Trade and employers' organization in Denmark

The Association of Danish Law Firms (Danish: Danske Advokater) is a trade and employers’ organization for law firms in Denmark. It is a member of the International Bar Association.

==History==
The Association of Danish Law Firms was disjoined from the Danish Bar and Law Society in January 2008 as a result of a revision of the Danish Administration of Law Act. Its first managing director was Frank Jensen. He was succeeded by Paul Mollerup in 2009.

==Building==
The Association of Danish Law Frims is based at Vesterbrogade 32 in Copenhagen. The building is the former mid-19th century entertainment venue Valencia. The building originally fronted the street but was later hemmed in by a taller building to the front and an extension to the rear.
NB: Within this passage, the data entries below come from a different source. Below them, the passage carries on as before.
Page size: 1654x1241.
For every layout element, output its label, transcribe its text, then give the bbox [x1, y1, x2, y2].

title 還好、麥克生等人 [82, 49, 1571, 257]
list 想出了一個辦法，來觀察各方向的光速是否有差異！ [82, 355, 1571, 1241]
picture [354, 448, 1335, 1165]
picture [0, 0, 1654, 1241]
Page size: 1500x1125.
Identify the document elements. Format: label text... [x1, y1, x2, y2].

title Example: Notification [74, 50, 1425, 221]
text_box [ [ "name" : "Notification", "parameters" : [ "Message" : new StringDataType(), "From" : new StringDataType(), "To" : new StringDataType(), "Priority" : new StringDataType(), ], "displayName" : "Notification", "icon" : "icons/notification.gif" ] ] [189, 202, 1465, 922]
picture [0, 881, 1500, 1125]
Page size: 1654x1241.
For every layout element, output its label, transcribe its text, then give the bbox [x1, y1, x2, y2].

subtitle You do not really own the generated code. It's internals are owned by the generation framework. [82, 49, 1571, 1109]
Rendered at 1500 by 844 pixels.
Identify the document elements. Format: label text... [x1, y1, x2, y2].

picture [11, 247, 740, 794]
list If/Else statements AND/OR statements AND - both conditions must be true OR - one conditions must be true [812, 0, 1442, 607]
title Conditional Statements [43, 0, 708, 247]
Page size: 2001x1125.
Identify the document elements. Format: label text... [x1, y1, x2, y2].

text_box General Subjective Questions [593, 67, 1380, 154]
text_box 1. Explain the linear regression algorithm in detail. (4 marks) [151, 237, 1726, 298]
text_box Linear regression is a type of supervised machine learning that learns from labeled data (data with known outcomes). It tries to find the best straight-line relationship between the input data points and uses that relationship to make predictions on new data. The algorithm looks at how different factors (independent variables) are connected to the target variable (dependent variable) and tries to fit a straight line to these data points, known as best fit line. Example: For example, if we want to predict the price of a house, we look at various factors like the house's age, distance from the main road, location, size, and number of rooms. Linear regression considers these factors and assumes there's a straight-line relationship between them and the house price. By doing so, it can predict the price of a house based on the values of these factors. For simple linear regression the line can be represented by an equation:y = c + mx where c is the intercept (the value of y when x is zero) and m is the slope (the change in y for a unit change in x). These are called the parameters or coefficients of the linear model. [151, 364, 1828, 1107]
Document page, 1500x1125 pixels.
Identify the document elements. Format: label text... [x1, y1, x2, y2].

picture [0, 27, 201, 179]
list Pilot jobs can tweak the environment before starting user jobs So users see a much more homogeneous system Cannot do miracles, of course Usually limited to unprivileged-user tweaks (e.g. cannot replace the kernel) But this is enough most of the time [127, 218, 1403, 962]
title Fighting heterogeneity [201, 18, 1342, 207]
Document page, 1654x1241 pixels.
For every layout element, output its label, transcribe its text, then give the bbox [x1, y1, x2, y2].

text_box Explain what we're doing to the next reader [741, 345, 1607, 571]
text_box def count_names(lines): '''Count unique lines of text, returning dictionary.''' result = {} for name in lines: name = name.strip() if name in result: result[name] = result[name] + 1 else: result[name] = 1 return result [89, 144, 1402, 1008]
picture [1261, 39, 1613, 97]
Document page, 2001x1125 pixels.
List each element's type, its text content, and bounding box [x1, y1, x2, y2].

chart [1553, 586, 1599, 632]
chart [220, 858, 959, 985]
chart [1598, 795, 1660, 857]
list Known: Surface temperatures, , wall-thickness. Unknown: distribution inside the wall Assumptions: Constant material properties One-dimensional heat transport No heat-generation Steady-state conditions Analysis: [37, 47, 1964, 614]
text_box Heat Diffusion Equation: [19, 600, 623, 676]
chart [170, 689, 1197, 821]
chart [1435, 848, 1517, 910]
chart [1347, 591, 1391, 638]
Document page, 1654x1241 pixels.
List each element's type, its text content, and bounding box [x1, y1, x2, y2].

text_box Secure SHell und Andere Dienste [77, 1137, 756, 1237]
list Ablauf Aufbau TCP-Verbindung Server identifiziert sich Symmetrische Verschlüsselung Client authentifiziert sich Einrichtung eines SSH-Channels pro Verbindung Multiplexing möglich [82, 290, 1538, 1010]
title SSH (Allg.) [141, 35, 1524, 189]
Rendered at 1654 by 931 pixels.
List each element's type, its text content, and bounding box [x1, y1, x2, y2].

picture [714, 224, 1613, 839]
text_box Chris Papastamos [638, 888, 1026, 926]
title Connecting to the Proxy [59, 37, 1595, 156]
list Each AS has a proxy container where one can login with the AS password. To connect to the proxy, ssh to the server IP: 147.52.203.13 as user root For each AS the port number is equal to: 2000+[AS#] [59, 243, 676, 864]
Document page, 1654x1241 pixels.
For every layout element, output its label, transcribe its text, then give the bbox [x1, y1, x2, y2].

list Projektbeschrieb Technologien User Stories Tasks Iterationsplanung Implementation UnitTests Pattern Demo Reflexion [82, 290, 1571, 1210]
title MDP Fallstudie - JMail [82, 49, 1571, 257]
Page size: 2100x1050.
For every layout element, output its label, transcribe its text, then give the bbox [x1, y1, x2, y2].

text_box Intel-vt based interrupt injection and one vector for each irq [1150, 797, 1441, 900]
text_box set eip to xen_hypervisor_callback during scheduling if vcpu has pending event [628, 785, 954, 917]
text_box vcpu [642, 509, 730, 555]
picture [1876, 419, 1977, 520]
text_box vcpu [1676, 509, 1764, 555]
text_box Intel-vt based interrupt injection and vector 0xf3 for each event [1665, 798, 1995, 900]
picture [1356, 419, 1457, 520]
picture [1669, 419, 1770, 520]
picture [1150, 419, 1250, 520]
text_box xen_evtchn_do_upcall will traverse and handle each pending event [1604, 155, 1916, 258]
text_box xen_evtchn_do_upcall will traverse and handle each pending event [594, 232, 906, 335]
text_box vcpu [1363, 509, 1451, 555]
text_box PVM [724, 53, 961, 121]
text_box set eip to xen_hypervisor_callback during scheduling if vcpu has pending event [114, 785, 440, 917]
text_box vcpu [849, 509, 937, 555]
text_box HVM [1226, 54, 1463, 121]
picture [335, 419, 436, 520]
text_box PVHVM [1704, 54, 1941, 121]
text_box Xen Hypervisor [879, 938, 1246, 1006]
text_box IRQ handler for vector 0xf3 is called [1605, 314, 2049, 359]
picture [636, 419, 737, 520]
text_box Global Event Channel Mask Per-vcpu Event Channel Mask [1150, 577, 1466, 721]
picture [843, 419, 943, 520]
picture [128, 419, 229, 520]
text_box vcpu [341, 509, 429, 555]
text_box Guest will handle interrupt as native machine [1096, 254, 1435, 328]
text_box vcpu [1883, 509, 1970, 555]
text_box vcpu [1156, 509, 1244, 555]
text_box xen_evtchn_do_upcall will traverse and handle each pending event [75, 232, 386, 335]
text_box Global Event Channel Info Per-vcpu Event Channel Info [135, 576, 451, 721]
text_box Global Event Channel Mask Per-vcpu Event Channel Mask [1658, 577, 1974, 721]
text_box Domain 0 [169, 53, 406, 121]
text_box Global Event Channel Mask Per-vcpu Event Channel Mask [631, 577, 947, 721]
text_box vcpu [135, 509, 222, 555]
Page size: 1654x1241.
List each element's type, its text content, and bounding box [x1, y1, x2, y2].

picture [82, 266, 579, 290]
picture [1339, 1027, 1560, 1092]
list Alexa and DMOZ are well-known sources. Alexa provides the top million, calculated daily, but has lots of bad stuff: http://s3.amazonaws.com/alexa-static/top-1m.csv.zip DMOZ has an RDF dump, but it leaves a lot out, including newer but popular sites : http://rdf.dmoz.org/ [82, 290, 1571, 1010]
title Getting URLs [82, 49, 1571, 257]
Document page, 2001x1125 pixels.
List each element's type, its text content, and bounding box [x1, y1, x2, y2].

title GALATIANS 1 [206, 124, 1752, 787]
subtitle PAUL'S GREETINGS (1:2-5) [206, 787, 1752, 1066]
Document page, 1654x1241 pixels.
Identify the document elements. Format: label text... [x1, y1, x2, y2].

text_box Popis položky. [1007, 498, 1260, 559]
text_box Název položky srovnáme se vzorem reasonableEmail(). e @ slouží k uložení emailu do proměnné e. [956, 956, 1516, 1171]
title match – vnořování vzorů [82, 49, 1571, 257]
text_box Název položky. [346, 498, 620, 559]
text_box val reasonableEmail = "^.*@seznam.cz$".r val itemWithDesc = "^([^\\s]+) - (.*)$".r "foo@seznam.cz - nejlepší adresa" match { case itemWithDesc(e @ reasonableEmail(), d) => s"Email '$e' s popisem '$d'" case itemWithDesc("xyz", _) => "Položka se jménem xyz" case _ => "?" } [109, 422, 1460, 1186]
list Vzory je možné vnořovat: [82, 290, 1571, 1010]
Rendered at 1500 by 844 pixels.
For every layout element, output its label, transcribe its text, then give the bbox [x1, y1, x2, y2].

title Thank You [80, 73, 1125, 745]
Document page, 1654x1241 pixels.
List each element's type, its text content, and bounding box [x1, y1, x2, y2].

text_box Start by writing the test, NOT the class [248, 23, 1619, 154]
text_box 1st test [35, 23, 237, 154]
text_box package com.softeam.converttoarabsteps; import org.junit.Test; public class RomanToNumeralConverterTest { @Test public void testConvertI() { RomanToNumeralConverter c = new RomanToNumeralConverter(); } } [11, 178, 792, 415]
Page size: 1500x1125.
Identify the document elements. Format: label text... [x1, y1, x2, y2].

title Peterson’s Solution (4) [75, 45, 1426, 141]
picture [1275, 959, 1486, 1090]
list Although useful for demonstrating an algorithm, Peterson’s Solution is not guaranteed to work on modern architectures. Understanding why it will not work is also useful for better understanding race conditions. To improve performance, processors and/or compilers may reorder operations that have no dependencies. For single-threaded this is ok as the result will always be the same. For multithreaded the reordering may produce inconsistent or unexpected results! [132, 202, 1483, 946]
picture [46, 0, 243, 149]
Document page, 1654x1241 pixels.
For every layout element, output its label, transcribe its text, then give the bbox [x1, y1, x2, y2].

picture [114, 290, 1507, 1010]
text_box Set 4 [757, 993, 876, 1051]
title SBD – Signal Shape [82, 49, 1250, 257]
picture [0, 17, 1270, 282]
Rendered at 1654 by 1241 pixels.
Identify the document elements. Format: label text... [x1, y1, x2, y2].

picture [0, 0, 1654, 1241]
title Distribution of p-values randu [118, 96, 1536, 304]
The building is owned by Dreyers Fond and was adapted for its current use by Dorte Mandrup Architects in 2015. The transformation exposed some of the original building details. The old gabled façade, featuring three tall, arched windows, now fronts an interior courtyard.

==Activities==
The Association of Danish Law Frims contributes actively to the law-making process by participating in the governmental hearing procedures as well as appointing members to governmental committees. It publishes the magazine Danske Advokater.